Of misschien die oude ex-ingenieur van Tractebel die onlangs contact zocht. Ooit maakte ik een reeks over fraude met Belgisch ontwikkelingsgeld. Een van de afleveringen draaide om een ontziltings­installatie in Mindelo, op de Kaapverdische eilanden. Het geheel was er in kisten op een kade neergeploft, had de Belgische belastingbetaler een fortuin gekost en de mensen in Mindelo niet één druppel drinkwater opgeleverd. Tractebel had z’n geld opgestreken en verder kon het niemand een moer schelen. De ex-ingenieur: “Na uw artikel hebben we een team naar daar gestuurd, op onze kosten. We hebben het ding geïnstalleerd. We hebben er geen publiciteit voor gezocht, maar de installatie werkt. Ze werkt intussen al jaren.”

Er is een met erosie bedreigd eiland, ergens ver weg, waar mensen drinkwater hebben. Door een stuk in De Morgen. Elke (ex-)collega heeft vast wel zo’n verhaal. Die ene uitzonderlijke keer dat het er echt toe doet, iets teweeg­brengt. Dingen waarvan ik denk dat ze enkel – of in elk geval sneller dan elders – op deze redactie kunnen. Een hotelkamer boeken in Oostende. Onderzoeken. Tot het besluit komen dat de Luikse politicus Bernard Wesphael zijn echtgenote helemaal niet heeft vermoord. Dat luid en duidelijk poneren, dat er zich een gerechtelijke dwaling dreigt te voltrekken. Je zaak bepleiten bij een eerst nog argwanende chef. Uiteindelijk toch publiceren.

Twee weken later. Meegesleurd worden in een meute van camera- en geluids­mensen richting uitgang van het Bergense justitie­paleis. Een hand op je schouder. Een half gebroken stem: “Merci.”

Spontane sollicitanten

Deze reeks heeft omtrent 40 jaar De Morgen veel benoemd, maar het meest essentiële niet. Ik ben hier 29 jaar in dienst, de enige die kan zeggen onder elk van de twaalf hoofd­redacteurs te hebben gediend. Een van hen, toen net aangesteld, overliep als een voetbal­coach de namen van mensen bij andere media­huizen met wie hij het team wou versterken.

“Moet je niet doen”, zei ik. “Wij zijn het Ajax van de journalistiek.”

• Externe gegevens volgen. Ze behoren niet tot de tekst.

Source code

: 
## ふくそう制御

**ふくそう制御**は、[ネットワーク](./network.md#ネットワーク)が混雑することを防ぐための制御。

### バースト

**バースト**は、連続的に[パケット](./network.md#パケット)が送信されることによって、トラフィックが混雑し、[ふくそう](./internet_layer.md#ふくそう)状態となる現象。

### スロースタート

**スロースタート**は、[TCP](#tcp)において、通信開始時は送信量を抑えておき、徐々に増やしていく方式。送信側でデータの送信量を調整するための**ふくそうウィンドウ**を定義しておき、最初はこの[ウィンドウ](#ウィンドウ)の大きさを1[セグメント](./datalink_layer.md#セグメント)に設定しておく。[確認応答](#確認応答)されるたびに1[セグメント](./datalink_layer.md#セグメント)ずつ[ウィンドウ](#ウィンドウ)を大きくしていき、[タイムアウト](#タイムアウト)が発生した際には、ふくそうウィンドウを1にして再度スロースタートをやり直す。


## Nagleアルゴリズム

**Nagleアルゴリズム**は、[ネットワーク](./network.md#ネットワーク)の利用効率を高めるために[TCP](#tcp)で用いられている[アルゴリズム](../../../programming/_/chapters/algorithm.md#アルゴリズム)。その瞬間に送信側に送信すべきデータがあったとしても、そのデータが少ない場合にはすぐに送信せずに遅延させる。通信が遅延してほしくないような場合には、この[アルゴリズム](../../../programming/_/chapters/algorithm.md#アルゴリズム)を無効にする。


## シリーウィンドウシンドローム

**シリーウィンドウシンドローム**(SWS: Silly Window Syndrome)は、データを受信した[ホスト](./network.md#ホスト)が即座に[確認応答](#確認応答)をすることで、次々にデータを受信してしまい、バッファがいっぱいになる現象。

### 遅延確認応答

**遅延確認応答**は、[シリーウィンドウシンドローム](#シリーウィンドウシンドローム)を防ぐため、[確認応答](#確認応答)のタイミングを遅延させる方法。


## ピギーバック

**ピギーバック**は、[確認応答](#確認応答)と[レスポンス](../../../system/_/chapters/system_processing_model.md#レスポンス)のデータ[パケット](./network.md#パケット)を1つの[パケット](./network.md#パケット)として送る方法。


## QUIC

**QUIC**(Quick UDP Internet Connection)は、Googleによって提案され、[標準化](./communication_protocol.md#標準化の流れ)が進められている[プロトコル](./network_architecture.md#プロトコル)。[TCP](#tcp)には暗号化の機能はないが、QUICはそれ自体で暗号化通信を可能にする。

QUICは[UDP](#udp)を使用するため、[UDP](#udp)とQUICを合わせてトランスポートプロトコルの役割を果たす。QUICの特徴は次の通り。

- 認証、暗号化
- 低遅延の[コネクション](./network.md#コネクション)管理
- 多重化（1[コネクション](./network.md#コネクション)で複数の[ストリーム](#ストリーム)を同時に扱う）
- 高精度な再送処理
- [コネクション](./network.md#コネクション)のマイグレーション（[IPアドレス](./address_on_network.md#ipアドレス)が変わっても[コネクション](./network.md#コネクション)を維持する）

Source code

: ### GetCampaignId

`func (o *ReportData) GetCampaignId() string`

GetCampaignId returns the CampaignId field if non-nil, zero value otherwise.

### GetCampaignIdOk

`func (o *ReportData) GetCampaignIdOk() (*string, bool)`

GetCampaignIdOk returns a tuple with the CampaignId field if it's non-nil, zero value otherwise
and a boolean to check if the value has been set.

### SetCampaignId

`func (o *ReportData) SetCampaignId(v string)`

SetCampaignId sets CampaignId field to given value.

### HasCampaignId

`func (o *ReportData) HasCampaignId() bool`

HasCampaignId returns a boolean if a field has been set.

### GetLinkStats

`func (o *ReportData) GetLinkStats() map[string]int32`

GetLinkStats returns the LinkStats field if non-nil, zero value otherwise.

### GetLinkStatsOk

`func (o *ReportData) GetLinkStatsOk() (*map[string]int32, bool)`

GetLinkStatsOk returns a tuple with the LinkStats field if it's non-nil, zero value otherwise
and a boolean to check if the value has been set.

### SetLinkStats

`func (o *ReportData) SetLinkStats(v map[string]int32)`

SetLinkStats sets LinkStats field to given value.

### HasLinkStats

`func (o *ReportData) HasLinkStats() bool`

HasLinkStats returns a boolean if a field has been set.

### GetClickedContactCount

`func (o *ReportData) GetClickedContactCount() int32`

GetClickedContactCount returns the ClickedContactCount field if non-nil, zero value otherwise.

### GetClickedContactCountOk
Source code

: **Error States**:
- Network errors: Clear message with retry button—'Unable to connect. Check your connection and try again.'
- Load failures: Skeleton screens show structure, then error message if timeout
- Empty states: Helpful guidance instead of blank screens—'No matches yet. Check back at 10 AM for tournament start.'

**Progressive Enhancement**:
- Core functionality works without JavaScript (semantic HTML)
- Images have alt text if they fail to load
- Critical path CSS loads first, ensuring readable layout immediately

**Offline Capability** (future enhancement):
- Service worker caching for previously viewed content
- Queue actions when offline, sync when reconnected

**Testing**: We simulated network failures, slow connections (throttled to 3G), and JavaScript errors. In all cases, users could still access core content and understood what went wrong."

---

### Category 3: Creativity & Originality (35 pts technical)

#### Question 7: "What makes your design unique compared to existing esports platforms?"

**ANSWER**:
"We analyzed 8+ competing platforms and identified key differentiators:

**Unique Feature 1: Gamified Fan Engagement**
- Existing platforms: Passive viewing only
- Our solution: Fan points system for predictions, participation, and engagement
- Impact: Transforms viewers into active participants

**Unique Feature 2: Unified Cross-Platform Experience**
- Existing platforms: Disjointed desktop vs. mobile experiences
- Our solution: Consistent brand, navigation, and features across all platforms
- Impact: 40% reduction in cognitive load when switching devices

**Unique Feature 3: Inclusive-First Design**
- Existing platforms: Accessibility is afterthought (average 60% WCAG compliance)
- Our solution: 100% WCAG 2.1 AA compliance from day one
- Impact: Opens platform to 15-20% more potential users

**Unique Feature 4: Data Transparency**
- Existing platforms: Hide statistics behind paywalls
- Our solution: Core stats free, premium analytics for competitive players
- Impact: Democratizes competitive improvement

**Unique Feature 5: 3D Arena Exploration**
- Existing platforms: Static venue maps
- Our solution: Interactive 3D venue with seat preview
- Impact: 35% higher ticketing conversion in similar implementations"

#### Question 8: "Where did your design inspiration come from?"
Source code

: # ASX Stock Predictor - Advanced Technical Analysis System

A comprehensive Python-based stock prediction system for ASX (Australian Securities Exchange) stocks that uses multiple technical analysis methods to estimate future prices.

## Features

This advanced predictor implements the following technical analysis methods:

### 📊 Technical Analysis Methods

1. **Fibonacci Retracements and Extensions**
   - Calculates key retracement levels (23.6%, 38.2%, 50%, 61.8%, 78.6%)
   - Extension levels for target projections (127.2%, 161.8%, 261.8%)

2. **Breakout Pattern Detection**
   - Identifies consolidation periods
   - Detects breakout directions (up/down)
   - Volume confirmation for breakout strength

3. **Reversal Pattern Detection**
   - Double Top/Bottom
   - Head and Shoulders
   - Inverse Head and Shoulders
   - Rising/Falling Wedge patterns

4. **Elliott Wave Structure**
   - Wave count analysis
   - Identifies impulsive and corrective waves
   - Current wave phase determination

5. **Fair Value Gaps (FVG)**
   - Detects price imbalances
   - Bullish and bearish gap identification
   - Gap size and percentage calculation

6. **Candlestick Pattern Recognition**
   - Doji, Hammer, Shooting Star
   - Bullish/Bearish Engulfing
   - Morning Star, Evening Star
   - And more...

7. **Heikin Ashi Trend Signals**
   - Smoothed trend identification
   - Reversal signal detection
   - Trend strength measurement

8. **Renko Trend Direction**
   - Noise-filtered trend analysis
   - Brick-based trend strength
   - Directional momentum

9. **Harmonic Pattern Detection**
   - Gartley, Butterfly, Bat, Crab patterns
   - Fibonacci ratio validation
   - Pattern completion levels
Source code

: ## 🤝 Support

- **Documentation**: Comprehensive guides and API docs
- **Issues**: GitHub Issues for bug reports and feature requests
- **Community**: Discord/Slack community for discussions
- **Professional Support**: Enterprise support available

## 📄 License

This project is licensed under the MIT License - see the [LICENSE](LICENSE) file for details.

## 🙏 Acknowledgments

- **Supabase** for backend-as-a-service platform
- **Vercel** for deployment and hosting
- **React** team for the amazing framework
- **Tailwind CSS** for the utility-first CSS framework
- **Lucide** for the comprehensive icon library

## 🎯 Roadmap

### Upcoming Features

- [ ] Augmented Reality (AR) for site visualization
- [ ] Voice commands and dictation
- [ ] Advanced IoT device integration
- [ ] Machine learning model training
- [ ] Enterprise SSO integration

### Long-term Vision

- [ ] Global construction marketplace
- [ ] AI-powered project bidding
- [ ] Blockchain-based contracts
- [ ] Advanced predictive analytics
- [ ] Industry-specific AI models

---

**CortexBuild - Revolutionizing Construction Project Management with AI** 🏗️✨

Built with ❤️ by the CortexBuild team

Kijk om je heen, probeer ze in kaart te brengen: de diaspora van geweldige journalisten die ooit hun aller­eerste stukje gepubliceerd kregen in De Morgen. Geert Buelens benoemde het in zijn bijdrage een beetje cynisch als “een uitstekende neus hebben voor talent”. Maar zo werkte het niet, of slechts heel occasioneel. Marianne De Baere, wier oog was gevallen op het werk van een introverte student fotografie met pukkels. Hij heette Stephan Vanfleteren.

Verder zat er zelden een idee of een plan achter. Vaak waren het spontane sollicitanten. Studenten met maar één titel op hun lijstje van verhoopte stage­plekken. Zoals aanstormend voetbal­talent droomt van de jeugd van Ajax, doet deze krant dromen. Die eerste jaren, met gammele contracten en korte nachten, die neem je erbij. De man die mij opleidde, de latere hoofdredacteur Rudy Collier, zei: “We smijten u in het water en we zien wel of ge kunt zwemmen.”

Zo ontluisterend kan een bedrijfs­geheim zijn. En het bewijst zich nog elke dag, misschien zelfs meer dan ooit. Robin Broos, Ewoud Ceulemans, Freek Evers, Pieter Gordts, Stavros Kelepouris, Michiel Martin, Bruno Struys, Katrin Swartenbroux, Femke van Garderen, Sara Vandekerckhove, Yannick Verberckmoes, Beau Wauters en een hoop anderen die ik stomweg vergeet: de taart is voor jullie.

Douglas De Coninck (53) werkt al 29 jaar bij De Morgen. Hij werkte onder alle hoofdredacteurs en maakte zowat elke crisis mee. Toch weigert hij mee te doen aan een cynisch vroeger-was-het-beter. Liever eert hij de jonge garde.